More Problems Loom in the Power Sector

The recent agreement between the National Power Corporation (Napocor) and the Lopez-controlled electrical utility Meralco, appears to be a case of what is gained on the swings will be lost on the roundabouts.

Under the Agreement negotiated in April, Meralco would pay Napocor some P20.05 billion for unpaid energy delivered between 2002 and 2004 including a P1.51 KwH adjustment for energy off take shortfall to 2004.

In turn, Napocor would pay Meralco P7.47 billion in compensation for transmission delays and other costs.

The result in the short-term will be direct savings for the consumers in terms of lower power bills because of lower purchased power adjustment (PPA) costs but the deal will also result in increased requirements of government to fund Napocor's losses.

Under the new agreement, Meralco's IPPs would be able to run at higher and more efficient utilization rates allowing a drop in the price per KWh of electricity delivered by Meralco to consumers. In fact the deal only allows the latter's IPPs to run at minimum levels of capacity generation sufficient for viable operation. However as a result, Napocor's own plants will have to cut back their electrical generation resulting in increased losses for the state-owned firm.

The immediate effect of the deal is that rates to consumers would be cut by 12 centavos per kilowatt-hour. A further 12-centavo rate cut could follow with amendment to the gas pricing provisions from the Malapangaya consortium.

Yet Napocor is expected to sustain losses of round P4.92 billion should the Meralco IPPs run at higher capacities. At some stage this loss will need to be bought to account and paid.

Meralco sales jumped 9.3% in the first quarter as compared to a year ago while at the same time system losses declined.

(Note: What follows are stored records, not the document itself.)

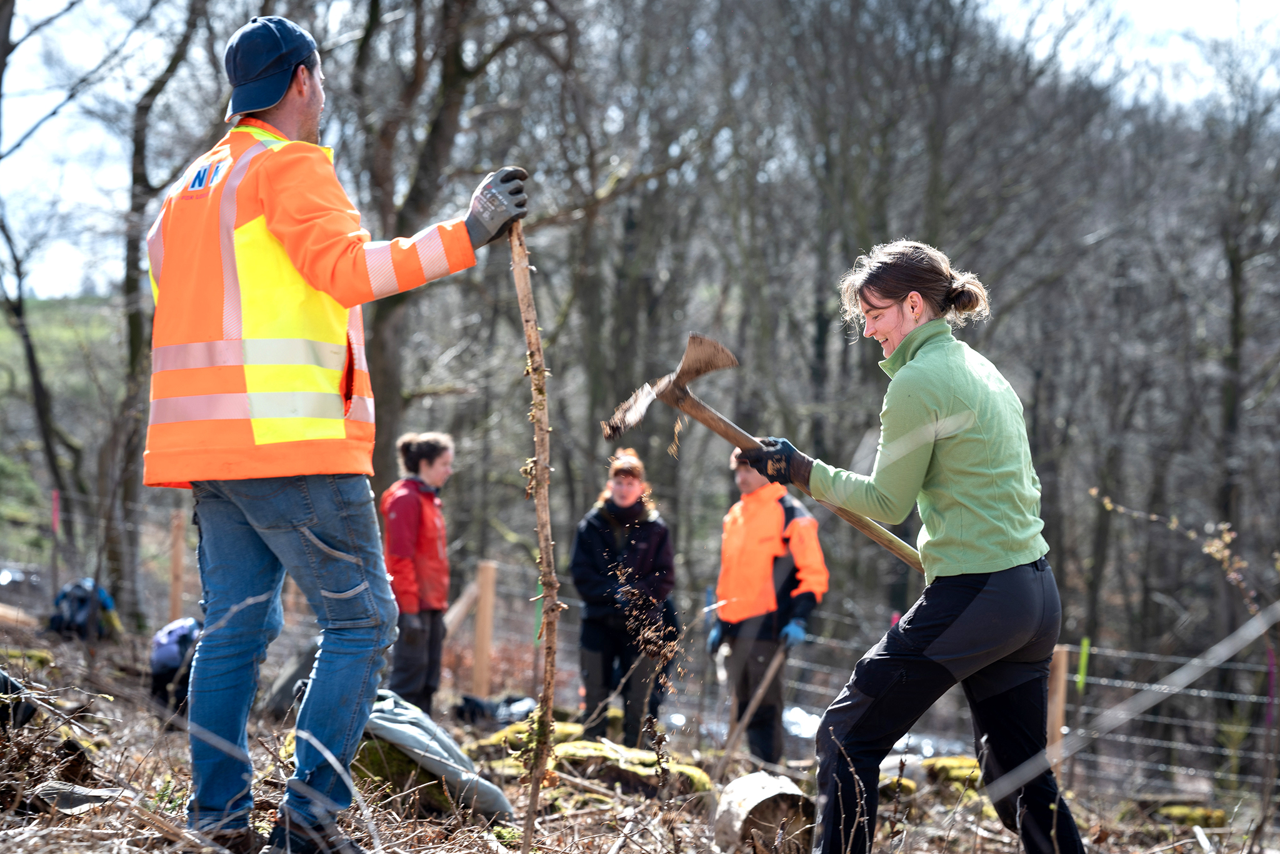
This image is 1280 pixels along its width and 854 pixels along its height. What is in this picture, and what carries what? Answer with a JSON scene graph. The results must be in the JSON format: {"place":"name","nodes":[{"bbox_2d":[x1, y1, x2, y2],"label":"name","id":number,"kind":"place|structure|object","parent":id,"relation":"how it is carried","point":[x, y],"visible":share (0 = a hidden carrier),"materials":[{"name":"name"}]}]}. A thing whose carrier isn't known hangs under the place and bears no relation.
{"place":"outdoors","nodes":[
{"label":"outdoors","id":0,"kind":"place"},
{"bbox_2d":[50,488,61,533],"label":"red stake","id":1,"kind":"object","parent":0,"point":[54,499],"visible":0.81,"materials":[{"name":"red"}]},
{"bbox_2d":[0,295,125,561],"label":"grassy hillside","id":2,"kind":"structure","parent":0,"point":[59,304],"materials":[{"name":"green plant"}]},
{"bbox_2d":[0,2,93,560],"label":"tree","id":3,"kind":"object","parent":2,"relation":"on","point":[34,369],"visible":0.99,"materials":[{"name":"plant"}]},
{"bbox_2d":[1,615,1278,853],"label":"forest floor","id":4,"kind":"structure","parent":0,"point":[607,840],"materials":[{"name":"brown soil"}]},
{"bbox_2d":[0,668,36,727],"label":"black bag","id":5,"kind":"object","parent":4,"relation":"on","point":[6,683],"visible":0.85,"materials":[{"name":"black"}]},
{"bbox_2d":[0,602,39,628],"label":"log","id":6,"kind":"object","parent":4,"relation":"on","point":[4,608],"visible":0.92,"materials":[{"name":"brown wood"}]},
{"bbox_2d":[30,781,124,815],"label":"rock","id":7,"kind":"object","parent":4,"relation":"on","point":[89,797],"visible":0.8,"materials":[{"name":"grey stone"}]},
{"bbox_2d":[47,578,118,641],"label":"backpack","id":8,"kind":"object","parent":4,"relation":"on","point":[81,598],"visible":0.79,"materials":[{"name":"blue fabric"}]},
{"bbox_2d":[100,0,213,623],"label":"tree","id":9,"kind":"object","parent":4,"relation":"on","point":[136,327],"visible":0.87,"materials":[{"name":"brown plant"}]},
{"bbox_2d":[148,616,199,708],"label":"backpack","id":10,"kind":"object","parent":4,"relation":"on","point":[171,638],"visible":0.58,"materials":[{"name":"fabric"}]},
{"bbox_2d":[167,506,186,621],"label":"wooden post","id":11,"kind":"object","parent":4,"relation":"on","point":[176,559],"visible":0.91,"materials":[{"name":"brown wood"}]},
{"bbox_2d":[146,6,529,853],"label":"man","id":12,"kind":"object","parent":4,"relation":"on","point":[301,118],"visible":0.97},
{"bbox_2d":[510,212,560,853],"label":"wooden stick","id":13,"kind":"object","parent":12,"relation":"in","point":[539,494],"visible":0.97,"materials":[{"name":"brown wood"}]},
{"bbox_2d":[350,731,463,810],"label":"mossy rock","id":14,"kind":"object","parent":4,"relation":"on","point":[374,767],"visible":0.36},
{"bbox_2d":[378,430,456,713],"label":"woman","id":15,"kind":"object","parent":4,"relation":"on","point":[407,544],"visible":0.89},
{"bbox_2d":[361,691,516,822],"label":"jacket","id":16,"kind":"object","parent":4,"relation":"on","point":[442,745],"visible":0.67,"materials":[{"name":"grey fabric"}]},
{"bbox_2d":[351,0,580,498],"label":"tree","id":17,"kind":"object","parent":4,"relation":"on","point":[389,379],"visible":0.8,"materials":[{"name":"brown plant"}]},
{"bbox_2d":[472,560,496,696],"label":"wooden post","id":18,"kind":"object","parent":4,"relation":"on","point":[479,635],"visible":0.97,"materials":[{"name":"brown wood"}]},
{"bbox_2d":[440,577,479,636],"label":"wooden brace","id":19,"kind":"object","parent":18,"relation":"attached to","point":[462,603],"visible":0.69,"materials":[{"name":"brown wood"}]},
{"bbox_2d":[455,693,536,728],"label":"black bag","id":20,"kind":"object","parent":4,"relation":"on","point":[477,705],"visible":0.78,"materials":[{"name":"black plastic"}]},
{"bbox_2d":[468,717,585,755],"label":"mossy rock","id":21,"kind":"object","parent":4,"relation":"on","point":[564,725],"visible":0.42,"materials":[{"name":"green"}]},
{"bbox_2d":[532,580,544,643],"label":"green stake","id":22,"kind":"object","parent":4,"relation":"in","point":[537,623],"visible":0.58,"materials":[{"name":"green"}]},
{"bbox_2d":[569,446,681,745],"label":"woman","id":23,"kind":"object","parent":4,"relation":"on","point":[599,640],"visible":0.93},
{"bbox_2d":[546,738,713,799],"label":"mossy rock","id":24,"kind":"object","parent":4,"relation":"on","point":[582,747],"visible":0.67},
{"bbox_2d":[613,563,682,775],"label":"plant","id":25,"kind":"object","parent":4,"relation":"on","point":[662,653],"visible":0.94,"materials":[{"name":"brown plant"}]},
{"bbox_2d":[18,481,1277,806],"label":"wire fence","id":26,"kind":"object","parent":4,"relation":"on","point":[1193,772],"visible":0.6,"materials":[{"name":"silver metal"}]},
{"bbox_2d":[712,769,813,853],"label":"log","id":27,"kind":"object","parent":4,"relation":"on","point":[750,797],"visible":0.94,"materials":[{"name":"beige wood"}]},
{"bbox_2d":[710,442,829,766],"label":"person","id":28,"kind":"object","parent":4,"relation":"on","point":[742,481],"visible":0.87},
{"bbox_2d":[713,638,791,775],"label":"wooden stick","id":29,"kind":"object","parent":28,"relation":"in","point":[760,693],"visible":0.97,"materials":[{"name":"brown wood"}]},
{"bbox_2d":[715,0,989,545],"label":"tree","id":30,"kind":"object","parent":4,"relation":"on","point":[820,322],"visible":0.89,"materials":[{"name":"brown plant"}]},
{"bbox_2d":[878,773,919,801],"label":"mossy rock","id":31,"kind":"object","parent":4,"relation":"on","point":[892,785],"visible":0.57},
{"bbox_2d":[746,237,1086,853],"label":"woman","id":32,"kind":"object","parent":4,"relation":"on","point":[978,570],"visible":0.98},
{"bbox_2d":[597,331,923,573],"label":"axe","id":33,"kind":"object","parent":32,"relation":"in","point":[697,364],"visible":0.83,"materials":[{"name":"brown wood"}]},
{"bbox_2d":[922,753,984,793],"label":"mossy rock","id":34,"kind":"object","parent":4,"relation":"on","point":[950,762],"visible":0.55,"materials":[{"name":"green"}]},
{"bbox_2d":[1045,643,1070,776],"label":"wooden post","id":35,"kind":"object","parent":4,"relation":"in","point":[1060,685],"visible":0.65,"materials":[{"name":"brown wood"}]},
{"bbox_2d":[1075,637,1090,691],"label":"green stake","id":36,"kind":"object","parent":4,"relation":"on","point":[1083,668],"visible":0.82,"materials":[{"name":"green"}]},
{"bbox_2d":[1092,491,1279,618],"label":"branch","id":37,"kind":"object","parent":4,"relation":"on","point":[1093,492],"visible":0.96,"materials":[{"name":"plant"}]},
{"bbox_2d":[1153,803,1230,826],"label":"mossy rock","id":38,"kind":"object","parent":4,"relation":"on","point":[1195,815],"visible":0.77,"materials":[{"name":"green"}]},
{"bbox_2d":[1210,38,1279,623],"label":"tree","id":39,"kind":"object","parent":4,"relation":"on","point":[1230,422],"visible":0.96,"materials":[{"name":"brown plant"}]},
{"bbox_2d":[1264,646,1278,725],"label":"stake","id":40,"kind":"object","parent":4,"relation":"on","point":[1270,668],"visible":0.79,"materials":[{"name":"purple"}]},
{"bbox_2d":[0,0,1279,305],"label":"sky","id":41,"kind":"structure","parent":0,"point":[1155,5],"materials":[{"name":"white"}]}
]}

It should be heading towards improved profitability were it not for the fact that it has to refund consumers for overcharging in recent years.

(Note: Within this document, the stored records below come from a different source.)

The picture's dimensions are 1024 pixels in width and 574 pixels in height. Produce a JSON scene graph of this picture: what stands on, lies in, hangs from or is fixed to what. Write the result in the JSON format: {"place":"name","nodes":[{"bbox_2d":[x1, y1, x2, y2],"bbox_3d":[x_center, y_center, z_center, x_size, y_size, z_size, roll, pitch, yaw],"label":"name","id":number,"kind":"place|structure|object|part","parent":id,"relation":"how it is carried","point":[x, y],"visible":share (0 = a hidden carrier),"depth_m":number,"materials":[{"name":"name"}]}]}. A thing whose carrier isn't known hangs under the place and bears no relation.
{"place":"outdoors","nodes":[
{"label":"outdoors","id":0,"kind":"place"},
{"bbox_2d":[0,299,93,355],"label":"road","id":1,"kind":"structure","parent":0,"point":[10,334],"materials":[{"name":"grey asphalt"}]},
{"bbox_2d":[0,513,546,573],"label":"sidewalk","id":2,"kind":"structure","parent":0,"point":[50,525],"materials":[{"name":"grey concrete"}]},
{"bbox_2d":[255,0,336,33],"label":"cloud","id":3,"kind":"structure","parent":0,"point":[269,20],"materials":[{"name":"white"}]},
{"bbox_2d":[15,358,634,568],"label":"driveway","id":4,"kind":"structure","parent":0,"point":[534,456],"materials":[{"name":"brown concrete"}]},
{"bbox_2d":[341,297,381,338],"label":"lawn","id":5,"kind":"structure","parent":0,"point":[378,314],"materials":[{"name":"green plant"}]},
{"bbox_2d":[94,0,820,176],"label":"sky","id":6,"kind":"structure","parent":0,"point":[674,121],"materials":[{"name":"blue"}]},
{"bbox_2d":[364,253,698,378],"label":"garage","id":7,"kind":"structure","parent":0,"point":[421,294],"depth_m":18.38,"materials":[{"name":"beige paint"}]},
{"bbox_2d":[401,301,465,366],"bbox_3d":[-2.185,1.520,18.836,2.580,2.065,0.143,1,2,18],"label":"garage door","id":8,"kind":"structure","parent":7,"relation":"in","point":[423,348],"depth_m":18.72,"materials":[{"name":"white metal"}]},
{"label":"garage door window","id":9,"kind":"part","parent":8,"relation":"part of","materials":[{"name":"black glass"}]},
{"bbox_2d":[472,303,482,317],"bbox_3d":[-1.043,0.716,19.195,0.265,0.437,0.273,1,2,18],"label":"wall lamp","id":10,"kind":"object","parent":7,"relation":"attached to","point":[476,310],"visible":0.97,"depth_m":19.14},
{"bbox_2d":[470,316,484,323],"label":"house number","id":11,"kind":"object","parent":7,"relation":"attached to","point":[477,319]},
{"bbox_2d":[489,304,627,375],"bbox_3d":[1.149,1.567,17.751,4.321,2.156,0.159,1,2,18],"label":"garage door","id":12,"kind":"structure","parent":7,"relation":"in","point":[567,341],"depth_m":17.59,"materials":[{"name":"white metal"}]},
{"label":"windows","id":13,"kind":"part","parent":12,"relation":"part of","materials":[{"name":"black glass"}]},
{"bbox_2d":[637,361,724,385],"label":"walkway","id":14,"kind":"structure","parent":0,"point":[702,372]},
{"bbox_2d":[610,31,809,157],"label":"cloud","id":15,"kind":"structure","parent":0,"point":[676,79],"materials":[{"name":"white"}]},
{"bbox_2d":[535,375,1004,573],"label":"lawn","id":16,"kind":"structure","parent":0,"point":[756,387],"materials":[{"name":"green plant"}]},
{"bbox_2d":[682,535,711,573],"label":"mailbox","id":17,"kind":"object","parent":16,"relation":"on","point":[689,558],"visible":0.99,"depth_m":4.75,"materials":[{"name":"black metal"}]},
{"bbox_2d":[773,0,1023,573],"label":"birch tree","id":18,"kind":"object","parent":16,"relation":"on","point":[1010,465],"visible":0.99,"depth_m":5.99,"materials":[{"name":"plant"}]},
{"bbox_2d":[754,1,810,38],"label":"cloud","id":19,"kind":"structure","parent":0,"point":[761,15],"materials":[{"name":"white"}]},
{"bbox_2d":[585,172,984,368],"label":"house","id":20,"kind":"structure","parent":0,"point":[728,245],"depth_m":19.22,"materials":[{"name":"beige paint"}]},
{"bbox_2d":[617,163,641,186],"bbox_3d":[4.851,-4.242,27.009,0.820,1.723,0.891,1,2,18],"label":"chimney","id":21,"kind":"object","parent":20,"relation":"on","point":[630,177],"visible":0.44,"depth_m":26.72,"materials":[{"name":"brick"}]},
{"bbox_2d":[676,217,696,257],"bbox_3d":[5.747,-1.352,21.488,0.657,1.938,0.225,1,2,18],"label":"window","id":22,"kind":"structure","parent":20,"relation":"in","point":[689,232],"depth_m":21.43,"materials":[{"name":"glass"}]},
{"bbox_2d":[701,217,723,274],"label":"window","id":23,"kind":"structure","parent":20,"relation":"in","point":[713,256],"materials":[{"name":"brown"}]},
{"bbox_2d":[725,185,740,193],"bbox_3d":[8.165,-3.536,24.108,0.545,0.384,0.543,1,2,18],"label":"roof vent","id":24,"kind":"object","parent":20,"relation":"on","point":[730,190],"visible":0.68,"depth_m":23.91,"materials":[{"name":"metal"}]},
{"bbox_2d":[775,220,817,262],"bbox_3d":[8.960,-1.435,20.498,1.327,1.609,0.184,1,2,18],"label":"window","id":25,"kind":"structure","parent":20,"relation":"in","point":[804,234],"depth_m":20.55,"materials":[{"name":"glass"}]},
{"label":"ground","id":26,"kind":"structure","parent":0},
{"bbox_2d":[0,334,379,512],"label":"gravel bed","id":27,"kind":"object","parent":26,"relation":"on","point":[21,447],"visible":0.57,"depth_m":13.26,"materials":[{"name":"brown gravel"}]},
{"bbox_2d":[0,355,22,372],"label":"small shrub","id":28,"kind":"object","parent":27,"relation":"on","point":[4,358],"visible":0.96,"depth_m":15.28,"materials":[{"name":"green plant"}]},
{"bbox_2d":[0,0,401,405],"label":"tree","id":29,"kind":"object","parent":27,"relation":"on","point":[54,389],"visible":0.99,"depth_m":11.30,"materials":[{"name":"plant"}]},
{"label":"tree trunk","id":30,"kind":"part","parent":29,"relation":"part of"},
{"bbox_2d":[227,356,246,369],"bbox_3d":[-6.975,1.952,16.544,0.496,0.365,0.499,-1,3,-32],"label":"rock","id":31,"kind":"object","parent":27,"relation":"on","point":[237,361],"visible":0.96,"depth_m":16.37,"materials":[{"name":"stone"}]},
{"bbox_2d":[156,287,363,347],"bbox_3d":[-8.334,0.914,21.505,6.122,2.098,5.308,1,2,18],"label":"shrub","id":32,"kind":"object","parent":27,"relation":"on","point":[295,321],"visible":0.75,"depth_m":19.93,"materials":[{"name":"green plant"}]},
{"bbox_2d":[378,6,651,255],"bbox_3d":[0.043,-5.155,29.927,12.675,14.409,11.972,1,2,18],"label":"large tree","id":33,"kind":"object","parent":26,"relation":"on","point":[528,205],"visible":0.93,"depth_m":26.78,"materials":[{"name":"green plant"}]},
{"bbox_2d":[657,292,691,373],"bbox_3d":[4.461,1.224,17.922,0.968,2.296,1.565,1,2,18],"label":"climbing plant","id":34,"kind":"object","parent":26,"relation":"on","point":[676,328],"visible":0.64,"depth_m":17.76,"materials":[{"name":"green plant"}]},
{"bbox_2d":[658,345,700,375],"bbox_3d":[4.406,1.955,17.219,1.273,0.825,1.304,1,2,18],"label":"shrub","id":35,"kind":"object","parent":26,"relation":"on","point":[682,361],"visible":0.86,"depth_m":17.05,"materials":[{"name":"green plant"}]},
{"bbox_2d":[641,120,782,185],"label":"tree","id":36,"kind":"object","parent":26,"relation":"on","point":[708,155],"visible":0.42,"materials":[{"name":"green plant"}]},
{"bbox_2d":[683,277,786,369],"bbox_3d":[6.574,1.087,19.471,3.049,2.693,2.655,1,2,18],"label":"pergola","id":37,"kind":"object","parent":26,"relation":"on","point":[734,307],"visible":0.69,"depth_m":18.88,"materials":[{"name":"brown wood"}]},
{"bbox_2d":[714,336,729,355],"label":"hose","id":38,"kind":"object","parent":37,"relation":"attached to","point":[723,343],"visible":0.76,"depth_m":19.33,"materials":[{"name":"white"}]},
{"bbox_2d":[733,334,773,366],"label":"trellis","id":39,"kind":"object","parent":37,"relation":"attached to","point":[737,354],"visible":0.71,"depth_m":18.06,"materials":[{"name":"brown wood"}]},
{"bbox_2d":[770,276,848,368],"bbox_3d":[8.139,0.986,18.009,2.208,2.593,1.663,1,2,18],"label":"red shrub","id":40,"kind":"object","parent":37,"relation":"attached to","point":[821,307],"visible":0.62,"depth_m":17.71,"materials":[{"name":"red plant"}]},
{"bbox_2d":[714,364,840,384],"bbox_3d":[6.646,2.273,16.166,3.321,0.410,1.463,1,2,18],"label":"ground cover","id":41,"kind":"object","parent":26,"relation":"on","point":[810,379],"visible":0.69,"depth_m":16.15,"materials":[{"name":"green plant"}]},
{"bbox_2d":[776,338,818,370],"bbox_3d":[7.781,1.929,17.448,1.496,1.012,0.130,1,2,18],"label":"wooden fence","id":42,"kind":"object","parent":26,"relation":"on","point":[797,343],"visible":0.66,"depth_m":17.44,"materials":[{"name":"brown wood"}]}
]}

The Department of Energy (DOE) is urging the Energy Regulatory Commission to approve by May 15 the method by which Meralco should refund about P30 billion it has overcharged consumers since 1994. The decision was handed down on April 30. Financial constraints (the firm's accountants provided no contingent liabilities for the possible repayment) have reportedly caused Meralco to cut back on fresh investments this year allocating only P4.5 billion to capital expenditures as compared to P6.5 billion spent last year.